Sì a forme di ‘distributed ledger technology’, come ad esempio la blockchain. No (almeno, per ora) a ‘criptoattività’ come il Bitcoin, che comportano ancora numerosi rischi per gli investitori e, in prospettiva, per la stabilità finanziaria. L’allarme giunge da Banca d’Italia nel primo Rapporto sulla stabilità finanziaria del 2018, che fa il punto su uno degli argomenti più dibattuti in campo economico-finanziario e tecnologico.
I RISCHI DELLE CRIPTOATTIVITÀ
“Sebbene la distributed ledger technology (una sorta di libro mastro condiviso, un insieme pubblico o privato di informazioni digitali sincronizzate e geograficamente distribuite in più Paesi, siti o istituzioni, senza che esista un amministratore o una gestione centralizzata dei dati, ndr) possa portare benefici all’economia (ad esempio se applicata alle attività di compensazione e regolamento degli acquisti di titoli finanziari), le criptoattività (dette anche cryptoassets) comportano numerosi rischi, in primo luogo per gli investitori che possono incorrere in perdite rilevanti”. Rischi che “potrebbero avere implicazioni per la stabilità del sistema finanziario qualora la dimensione del mercato delle criptoattività diventasse significativa o gli intermediari finanziari acquisissero esposizioni verso queste attività, che li esporrebbero anche a rischi reputazionali”.
L’ALLARME DI BANKITALIA
Bankitalia “scoraggia gli intermediari finanziari dall’acquistare, vendere e detenere criptoattività” (ovvero attività di natura digitale il cui trasferimento è basato sull’uso della crittografia e sulla distributed ledger technology) e ha pubblicato un’avvertenza sui principali rischi, per i piccoli investitori e i consumatori, derivanti dal loro utilizzo.
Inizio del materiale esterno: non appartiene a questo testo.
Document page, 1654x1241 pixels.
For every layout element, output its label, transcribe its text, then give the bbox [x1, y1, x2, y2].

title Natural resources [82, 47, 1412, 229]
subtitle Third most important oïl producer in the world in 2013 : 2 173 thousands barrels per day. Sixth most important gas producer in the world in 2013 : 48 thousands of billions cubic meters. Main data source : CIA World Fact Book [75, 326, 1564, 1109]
Un alert diffuso in modo analogo dalle tre autorità finanziarie europee: l’Autorità bancaria europea (Eba), l’Autorità europea degli strumenti finanziari e dei mercati (Esma) e l’Autorità europea delle assicurazioni e delle pensioni (Eiopa).
MERCATO IN ESPANSIONE
“La dimensione del mercato mondiale delle criptoattività”, avverte l’istituto, “è assai ridotta, ma negli ultimi anni è aumentata in misura notevole”. Dall’inizio del 2017, si rileva nel report, “si stima che il numero di tali criptoattività (alcune di esse, quali il Bitcoin, rileva Bankitalia, vengono comunemente chiamate valute virtuali, anche se non svolgono le funzioni economiche della moneta) sia più che triplicato, passando da circa 500 a oltre 1600, e il loro controvalore più che raddoppiato, raggiungendo circa 310 miliardi di euro, un importo comunque inferiore allo 0,5% della capitalizzazione delle borse a livello globale. Quasi la metà del controvalore complessivo delle criptoattività è costituita da Bitcoin”. E, si rimarca ancora, “anche in Italia hanno iniziato a operare diverse piattaforme online attraverso cui è possibile acquistare e vendere queste attività”.
I LIMITI TECNOLOGICI
Attualmente, secondo Bankitalia, attualmente “limiti di natura tecnologica contribuiscono a rendere inefficiente l’utilizzo delle criptoattività come strumenti di pagamento”. Inoltre, dice il documento, “l’uso nei pagamenti all’ingrosso è ostacolato dall’incertezza sui costi associati alla singola transazione e sui tempi di esecuzione. Il numero di pagamenti al dettaglio che si possono eseguire attraverso queste attività è notevolmente inferiore a quello tipicamente effettuato mediante gli altri sistemi di pagamento. Bitcoincash, una criptoattività sviluppata appositamente per consentire un numero elevato di transazioni, permette di compiere circa 60 operazioni al secondo mentre un circuito di carte di pagamento tradizionale può eseguirne normalmente circa 2mila e superare le 50mila. L’estrema volatilità dei prezzi non rende conveniente l’utilizzo di queste attività neanche come riserva di valore e unità di conto”.